Journalism skill No. 7: Applying the inner cynic
Many journalists carry themselves like cynics (whether they truly are is something only each individual can know). Perhaps this is ingrained through training and experience. Perhaps people with a cynical bent gravitate toward journalism. Either way, journalists have honed their distrust.
How does this apply to content marketing? It’s tricky. Cynicism in content marketing is a bad thing. Cynical marketing messages don’t do anyone any favors. But being a cynic about content marketing can be a differentiator.
If you have a distrust of marketing—if you believe that most marketing is a reflection of the inherent self-interest of the company behind the marketing—that point of view can create an opening for a competitive advantage. You can break through the self-interested noise by actually caring about the people you’re trying to reach. This cynicism-driven rejection of the default model can lead to a host of marketing improvements: more effective personas, messaging that’s built on authentic empathy, and a commitment to usability.
Put another way: A journalist with a cynical shell and a committed core can do amazing work as a content marketer.

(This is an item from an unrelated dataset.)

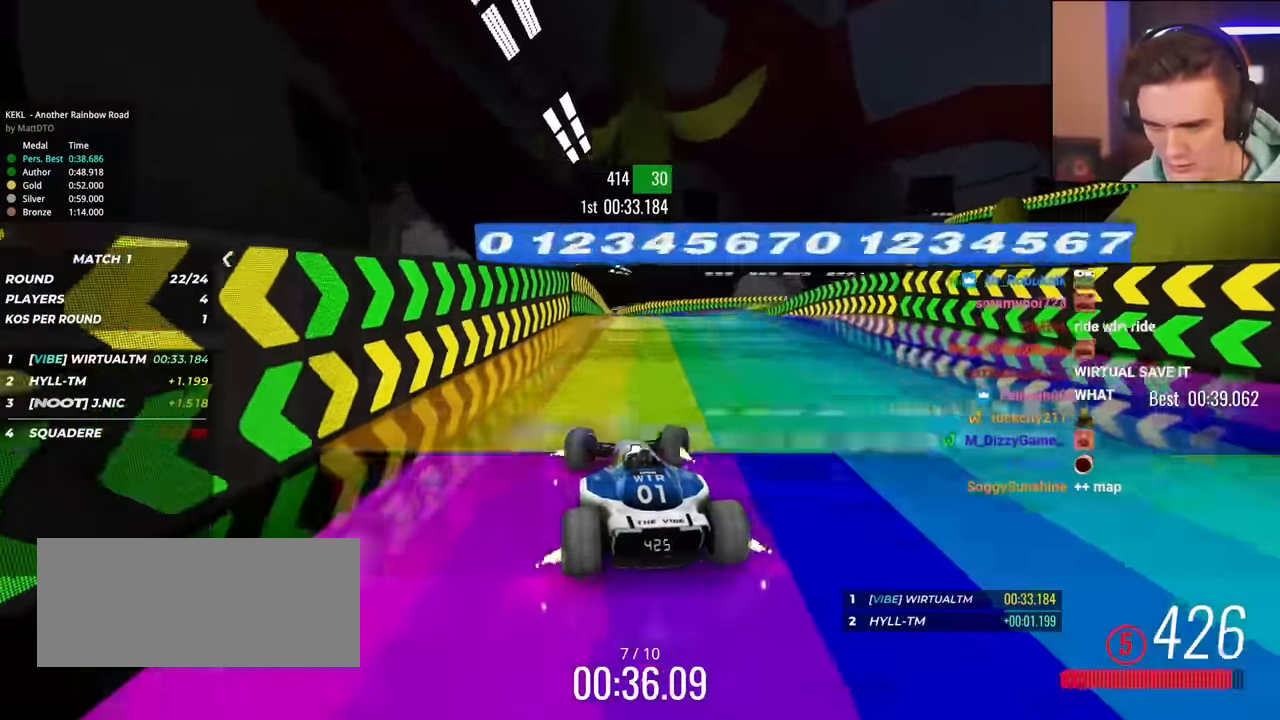
{"keys": ["left", "up"], "events": [[100, "right", "up"], [433, "left", "down"]]}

A conclusion with a few caveats
I want to be very clear about something: Former journalists looking to perform journalism in the content marketing world will be disappointed.

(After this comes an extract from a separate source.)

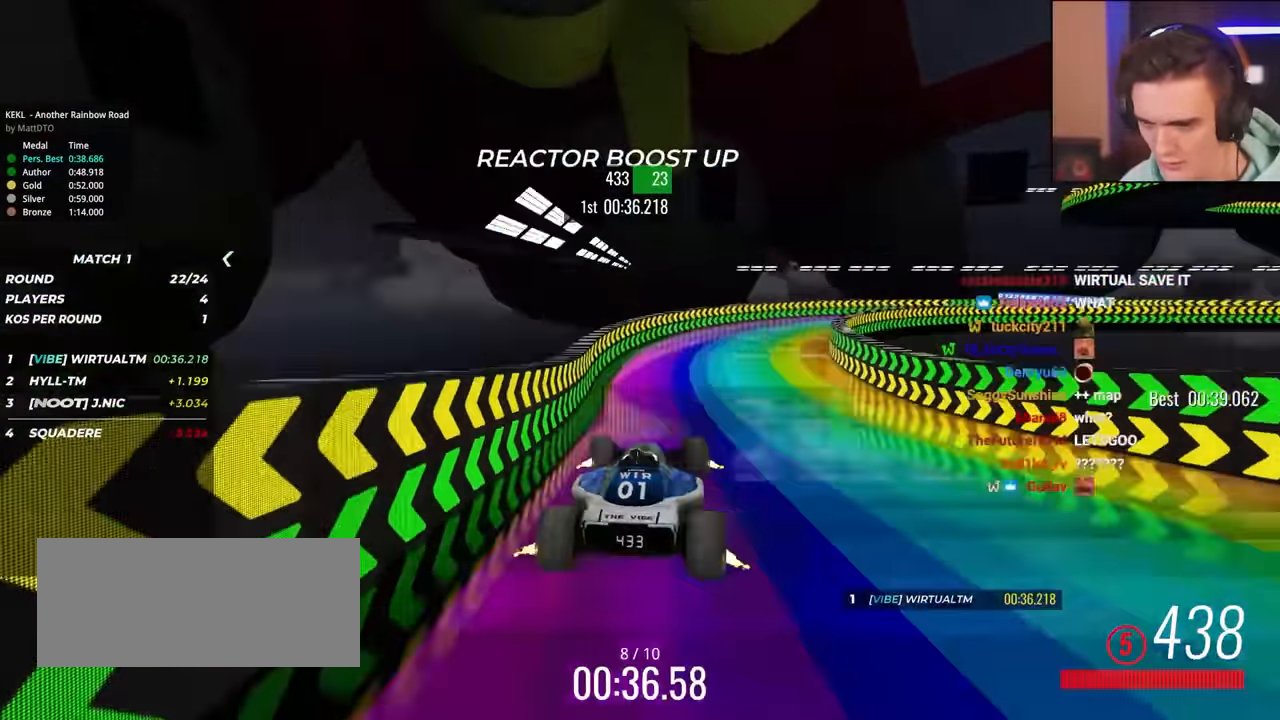
{"keys": ["up"], "events": [[17, "left", "up"]]}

Content marketing is a different profession with different motivations. It is not journalism.
Here’s a few important examples of how journalism and content marketing are different:
- The line between editorial and sales is intentionally blurred in content marketing.
- When you publish content marketing material, you’re starting the process, not finishing it.
- In content marketing, you’re expected to engage in a constant cycle of experimentation, tracking, and iterative improvement.
- Content marketing needs to map to organizational goals and produce outcomes—and no, “publishing stuff” is not an acceptable outcome.
- If you’re all about speaking truth to power and strengthening the Fourth Estate, content marketing is not your calling—you should be a journalist (and be a damn good one because we need people like you!)
The connection between content marketing and journalism is in the “content” part.” If you like the mechanics of content development, content marketing will scratch that itch. And if you get a kick out of crafting content that helps audiences and contributes to an organization’s bottom line, you’ll be quite happy in a content marketing career.